Wolf plans to waive Pennsylvania liquor license fees for bars, restaurants in 2021

Lawmakers say proposal will provide $20 million in relief to the battered industry

Business COVID-19
Wolf Restaurants Licenses Source/Office of Gov. Tom Wolf

Thousands of Pennsylvania bars and restaurants have suffered during the COVID-19 pandemic. To help ease that financial burden, Gov. Tom Wolf and state lawmakers are working on plan to eliminate annual liquor license fees in 2021.

Pennsylvania bars and restaurants could see some significant financial relief in 2021 as they continue to suffer the effects of the COVID-19 pandemic on their businesses.

Gov. Tom Wolf is working with the Pennsylvania Liquor Control Board to waive pricey liquor license fees in 2021, providing more than $20 million in relief to 16,000 Pennsylvania restaurants, bars, catering clubs and hotels.

"My administration continues to look for innovative ways that we can support the bar and restaurant industry," Wolf said at a press conference in Pittsburgh on Thursday. "Eliminating liquor license fees is an important step toward helping bars and restaurants retain the capital they need to weather the storm of COVID-19."

Under the proposal, standard licensing fees would be waived through 2021 starting on Jan. 1.

"I'm glad I could work with Governor Wolf to bring help to our bars, restaurants, taverns and social clubs right now. I know this isn't a solution to the big problems this pandemic presents, and more help is needed," Rep. Dan Deasy said. "I'm working hard to enact additional measures that can help keep these vital employers in business."

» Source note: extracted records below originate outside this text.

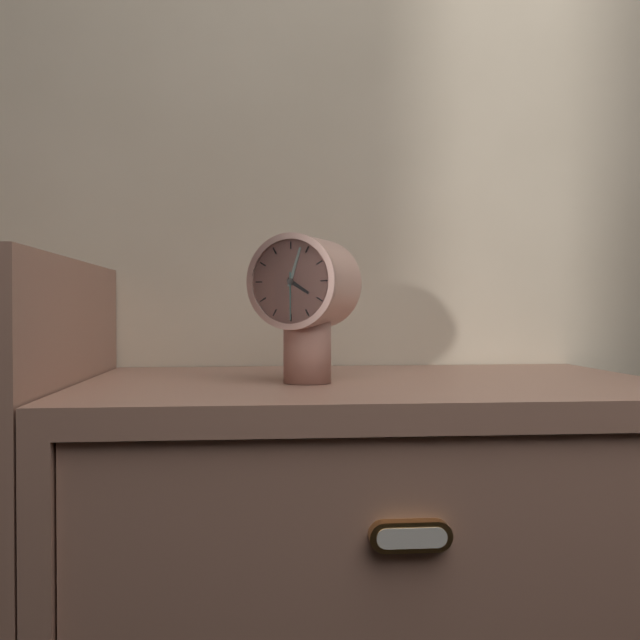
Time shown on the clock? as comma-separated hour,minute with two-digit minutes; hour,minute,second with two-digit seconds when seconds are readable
4,03
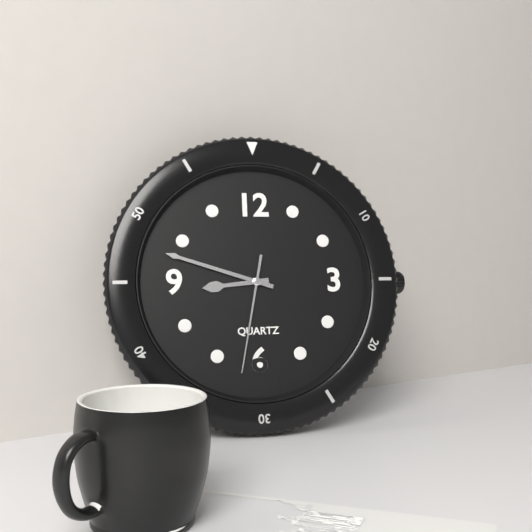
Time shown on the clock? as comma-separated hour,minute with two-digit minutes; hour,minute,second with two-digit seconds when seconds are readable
8,48,32
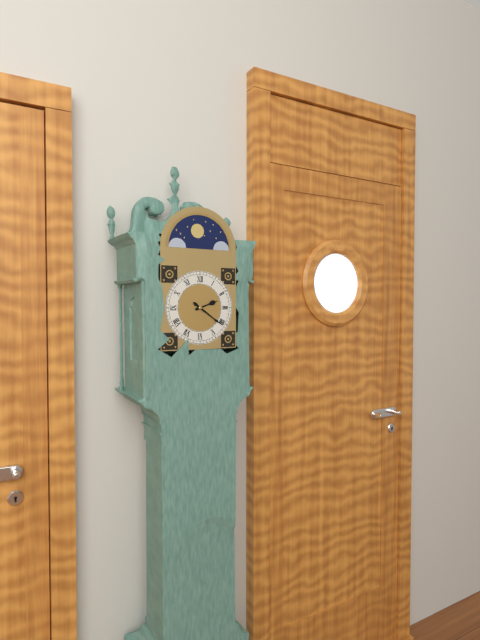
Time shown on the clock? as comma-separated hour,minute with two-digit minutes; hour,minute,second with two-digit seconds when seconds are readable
2,21
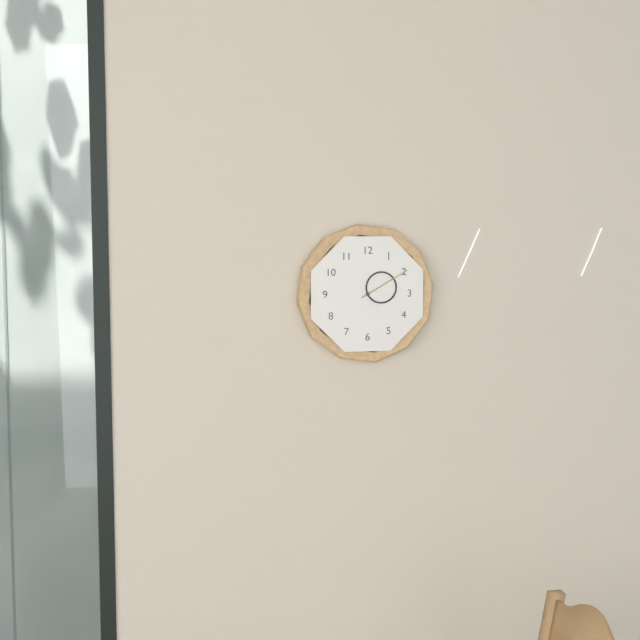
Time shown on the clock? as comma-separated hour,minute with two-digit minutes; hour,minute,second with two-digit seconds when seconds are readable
2,10
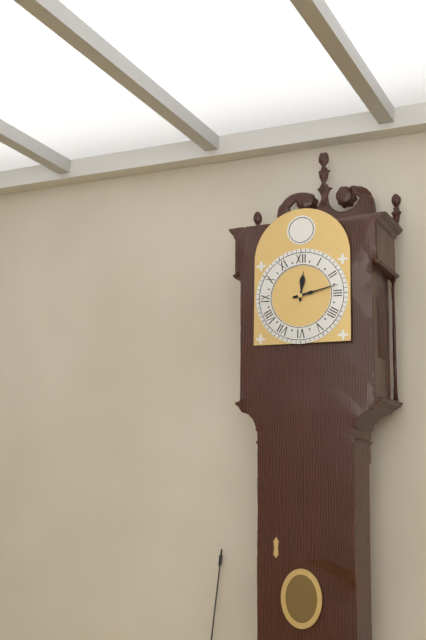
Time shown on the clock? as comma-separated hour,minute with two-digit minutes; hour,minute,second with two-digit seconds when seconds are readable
12,13
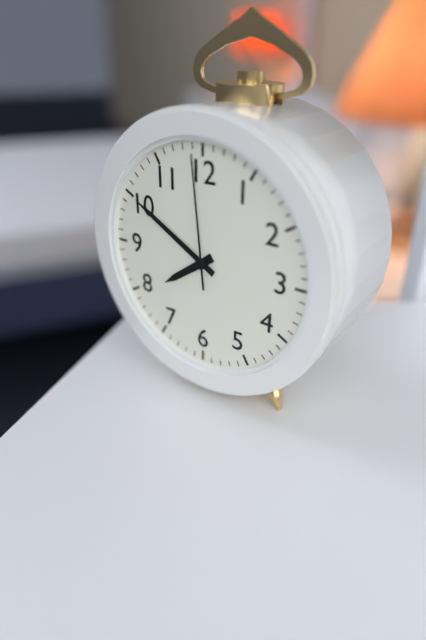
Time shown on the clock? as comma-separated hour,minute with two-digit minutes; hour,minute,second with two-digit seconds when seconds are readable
7,50,59
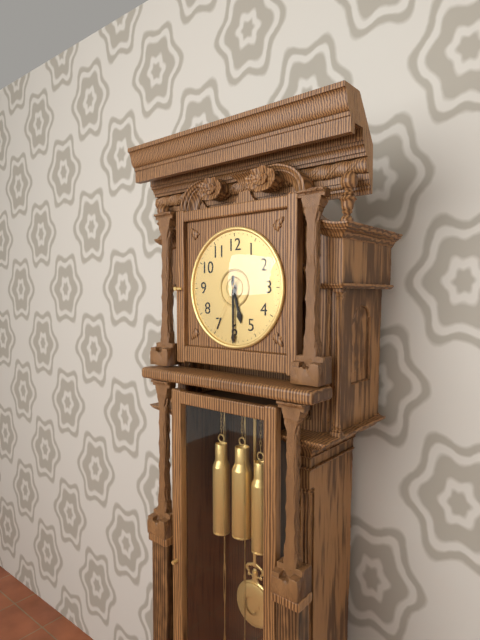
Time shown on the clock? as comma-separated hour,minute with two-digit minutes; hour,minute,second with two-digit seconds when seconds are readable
5,30,35
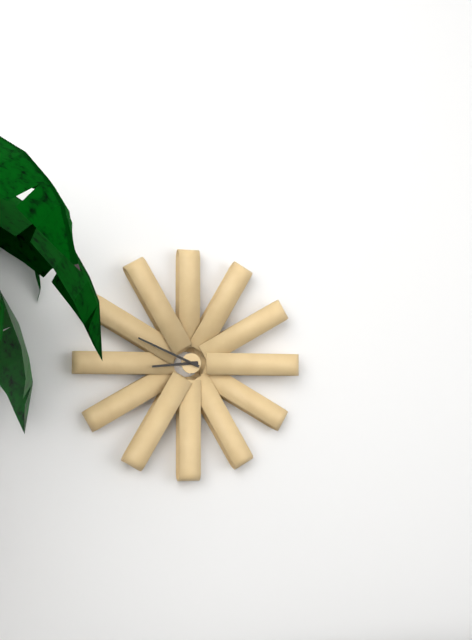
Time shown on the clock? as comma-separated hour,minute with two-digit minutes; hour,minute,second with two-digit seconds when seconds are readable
8,49
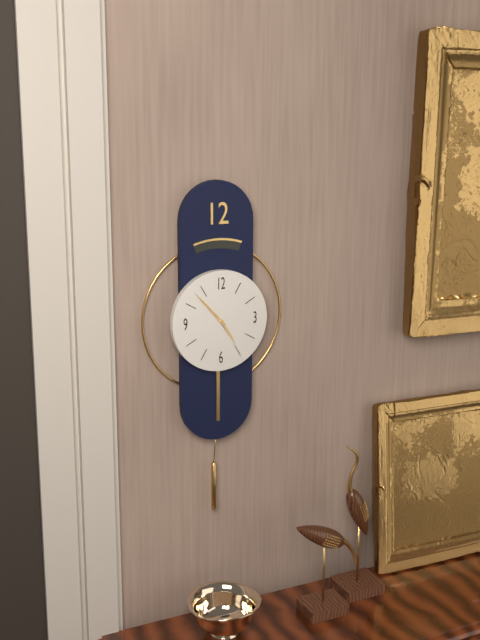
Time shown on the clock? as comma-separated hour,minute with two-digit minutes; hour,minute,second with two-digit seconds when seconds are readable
4,53,25
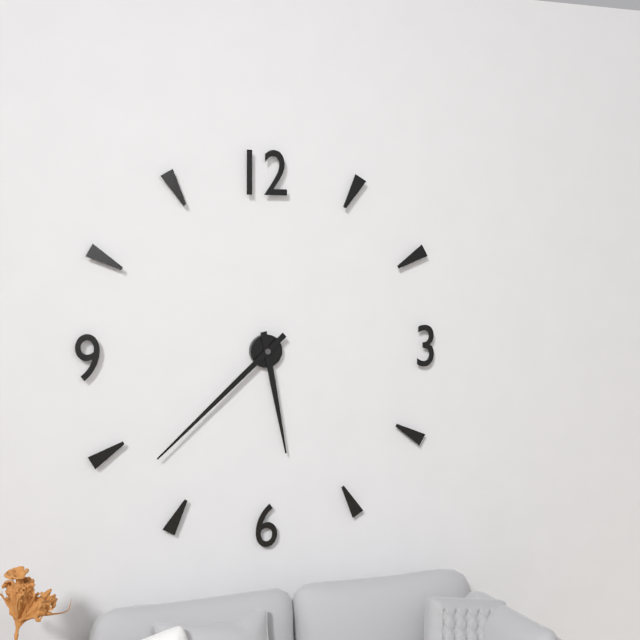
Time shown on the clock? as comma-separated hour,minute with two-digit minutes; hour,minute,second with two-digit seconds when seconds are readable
5,38
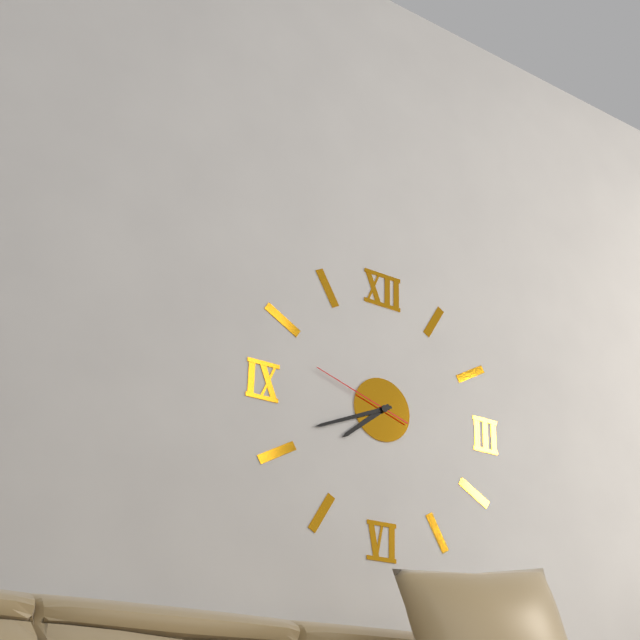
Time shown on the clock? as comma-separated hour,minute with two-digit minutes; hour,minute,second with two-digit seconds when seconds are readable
7,41,48
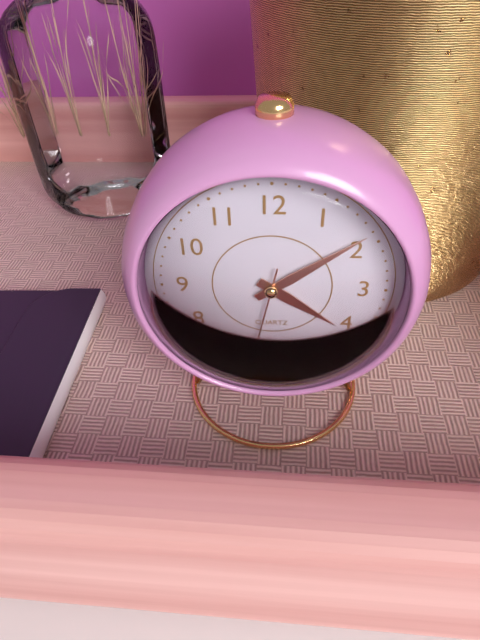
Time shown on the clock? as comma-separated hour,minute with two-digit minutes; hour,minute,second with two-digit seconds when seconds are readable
4,09,32
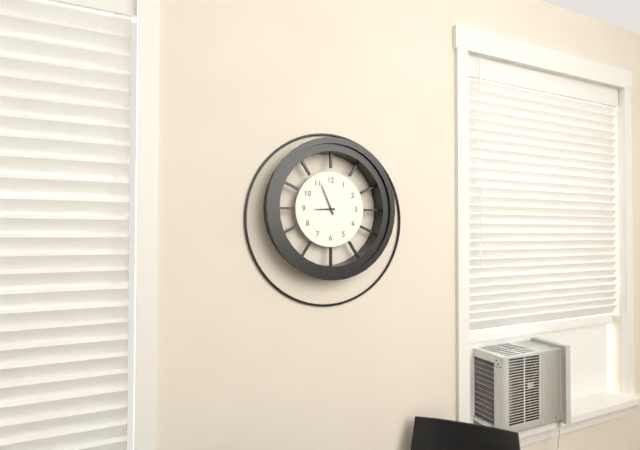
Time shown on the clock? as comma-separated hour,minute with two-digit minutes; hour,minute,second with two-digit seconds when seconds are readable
8,56
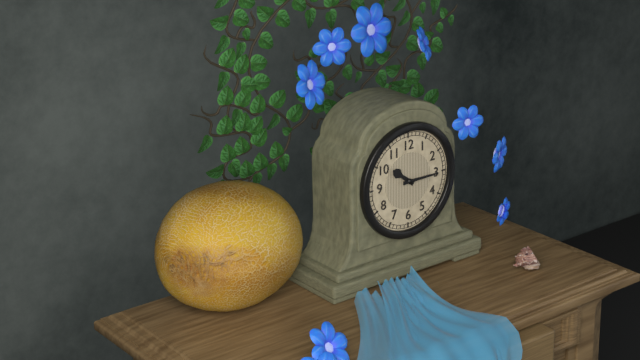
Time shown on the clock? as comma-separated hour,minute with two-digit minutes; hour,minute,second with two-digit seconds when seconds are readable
10,15
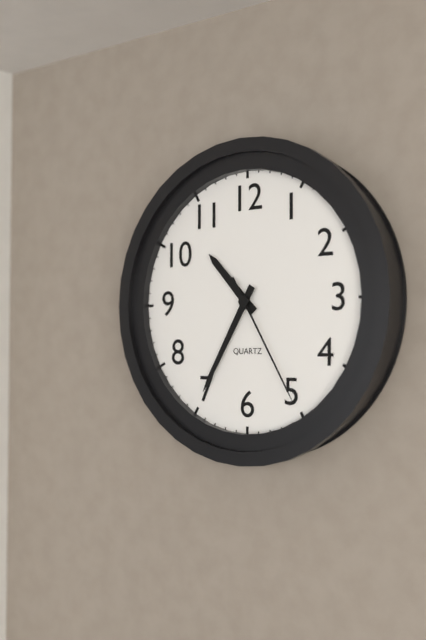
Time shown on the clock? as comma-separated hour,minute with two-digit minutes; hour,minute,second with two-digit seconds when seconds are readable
10,35,25
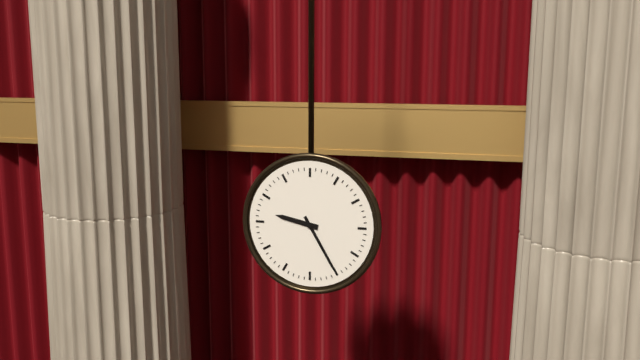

Wolf was joined at LeMont Restaurant in Pittsburgh by a group of Democratic politicians from Allegheny County that included  state representatives Dan Deasy, Ed Gainey and Jake Wheatley, and Sen. Wayne Fontana.

Earlier this week, the Republican-led Pennsylvania House of Representatives narrowly failed to override the state's restrictions that limiting the capacity at restaurants. Restaurants are currently allowed to operate at 50% of their capacity indoors.

The state is in the midst of a "fall resurgence" of COVID-19 that has seen the number of coronavirus cases rise in every region of Pennsylvania.

"As new cases of the virus have jumped recently, our priority should be to continue to protect the population, and to provide targeted relief to industries most affected," Rep. Steve Malagari (D-Montgomery) said at Thursday's press conference. "Waiving liquor license fees gives some immediate relief to local businesses, while we wait for our colleagues in the General Assembly to take action to release the $1 billion remaining CARES Act funding to our communities."